Work to do >>
1 - According to the tapestry passage, how much is the gift from the Friends of Norwich Museums that funds the Norwich Friends Tapestry?
2 - Rewrite the tapestry passage between "The original Bayeux" and "almost 1,000 years.", inclusive, replacing "Canterbury" with "York".

Given passage >>
+ + +
As the first panel was unveiled to fellow volunteers she said: "I think it has such an impact. I was really pleased to get this panel because I have got Edith, Hereward's mother, and Turfida, his wife, rather than battles and blood." Chris Sanham, chairman of The Friends of Norwich Museums, said: "It's an amazing piece of work. It's really fantastic to be able to commission a piece of art for the 21st century which is going to be here for generations to come."
A STITCH IN TIME
The Bayeux stitch is the 'colouring in' after a shape has been outlined in stem stitch. It involves a first stage of simple long 'laid' stitches, very close together, with each stitch anchored by tiny 'couch' stitches over the top, and then enhanced with a three-dimensional 'picot' stitch.
The original Bayeux Tapestry is believed to have been made in Canterbury around 1070. It belonged to Bayeux Cathedral, in Normandy, until the French Revolution in 1792 and has been on display in its own museum in Bayeux since 1945. In 2022 it could return, on loan, to England, for the first time in almost 1,000 years.
The Norwich Friends Tapestry is being funded by a £30,000 gift from the Friends of Norwich Museums. The group will celebrate its centenary in 2021, as Norwich Castle keep reopens and the tapestry goes on show for the first time.
The Friends, with more than 1,000 members, supports the work of the Castle, Strangers Hall and the Museum of Norwich at the Bridewell and is Britain's oldest friends of a museum organisation.
+ + +
Recorded information >>
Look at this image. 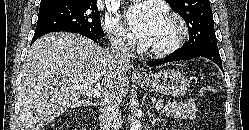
+ + +
Answers for the tasks >>
1 - £30,000

2 -
The original Bayeux Tapestry is believed to have been made in York around 1070. It belonged to Bayeux Cathedral, in Normandy, until the French Revolution in 1792 and has been on display in its own museum in Bayeux since 1945. In 2022 it could return, on loan, to England, for the first time in almost 1,000 years.